# Work to be completed
Rewrite all of the entries below, replacing "common name" with "vernacular name" everywhere it appears and leaving everything else unchanged.

# Provided information
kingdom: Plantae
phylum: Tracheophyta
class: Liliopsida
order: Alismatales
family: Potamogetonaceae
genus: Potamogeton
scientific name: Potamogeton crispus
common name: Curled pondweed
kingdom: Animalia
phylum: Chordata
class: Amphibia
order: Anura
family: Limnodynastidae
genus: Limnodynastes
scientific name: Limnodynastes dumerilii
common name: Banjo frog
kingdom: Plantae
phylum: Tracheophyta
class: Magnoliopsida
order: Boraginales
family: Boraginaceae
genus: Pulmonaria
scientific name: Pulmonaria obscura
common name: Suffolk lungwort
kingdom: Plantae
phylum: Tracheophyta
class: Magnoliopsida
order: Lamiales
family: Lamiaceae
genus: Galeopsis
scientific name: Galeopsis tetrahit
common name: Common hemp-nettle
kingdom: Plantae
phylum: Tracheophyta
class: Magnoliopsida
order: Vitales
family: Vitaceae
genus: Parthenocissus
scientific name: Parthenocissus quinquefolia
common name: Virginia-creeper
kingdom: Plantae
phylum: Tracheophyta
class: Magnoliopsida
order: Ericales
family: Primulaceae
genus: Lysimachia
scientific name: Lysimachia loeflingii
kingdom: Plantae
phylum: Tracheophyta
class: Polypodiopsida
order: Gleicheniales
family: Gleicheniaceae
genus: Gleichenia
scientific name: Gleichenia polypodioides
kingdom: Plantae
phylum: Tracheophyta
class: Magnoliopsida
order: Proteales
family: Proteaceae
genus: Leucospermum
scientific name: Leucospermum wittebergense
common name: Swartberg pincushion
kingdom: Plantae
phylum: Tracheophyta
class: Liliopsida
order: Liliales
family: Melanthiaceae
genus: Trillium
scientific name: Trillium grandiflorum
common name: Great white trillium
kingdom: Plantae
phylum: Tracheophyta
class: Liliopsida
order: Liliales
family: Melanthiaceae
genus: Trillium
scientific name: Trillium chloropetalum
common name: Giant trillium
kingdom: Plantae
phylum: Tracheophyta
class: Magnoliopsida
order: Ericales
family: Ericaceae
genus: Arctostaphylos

# Output below
kingdom: Plantae
phylum: Tracheophyta
class: Liliopsida
order: Alismatales
family: Potamogetonaceae
genus: Potamogeton
scientific name: Potamogeton crispus
vernacular name: Curled pondweed
kingdom: Animalia
phylum: Chordata
class: Amphibia
order: Anura
family: Limnodynastidae
genus: Limnodynastes
scientific name: Limnodynastes dumerilii
vernacular name: Banjo frog
kingdom: Plantae
phylum: Tracheophyta
class: Magnoliopsida
order: Boraginales
family: Boraginaceae
genus: Pulmonaria
scientific name: Pulmonaria obscura
vernacular name: Suffolk lungwort
kingdom: Plantae
phylum: Tracheophyta
class: Magnoliopsida
order: Lamiales
family: Lamiaceae
genus: Galeopsis
scientific name: Galeopsis tetrahit
vernacular name: Common hemp-nettle
kingdom: Plantae
phylum: Tracheophyta
class: Magnoliopsida
order: Vitales
family: Vitaceae
genus: Parthenocissus
scientific name: Parthenocissus quinquefolia
vernacular name: Virginia-creeper
kingdom: Plantae
phylum: Tracheophyta
class: Magnoliopsida
order: Ericales
family: Primulaceae
genus: Lysimachia
scientific name: Lysimachia loeflingii
kingdom: Plantae
phylum: Tracheophyta
class: Polypodiopsida
order: Gleicheniales
family: Gleicheniaceae
genus: Gleichenia
scientific name: Gleichenia polypodioides
kingdom: Plantae
phylum: Tracheophyta
class: Magnoliopsida
order: Proteales
family: Proteaceae
genus: Leucospermum
scientific name: Leucospermum wittebergense
vernacular name: Swartberg pincushion
kingdom: Plantae
phylum: Tracheophyta
class: Liliopsida
order: Liliales
family: Melanthiaceae
genus: Trillium
scientific name: Trillium grandiflorum
vernacular name: Great white trillium
kingdom: Plantae
phylum: Tracheophyta
class: Liliopsida
order: Liliales
family: Melanthiaceae
genus: Trillium
scientific name: Trillium chloropetalum
vernacular name: Giant trillium
kingdom: Plantae
phylum: Tracheophyta
class: Magnoliopsida
order: Ericales
family: Ericaceae
genus: Arctostaphylos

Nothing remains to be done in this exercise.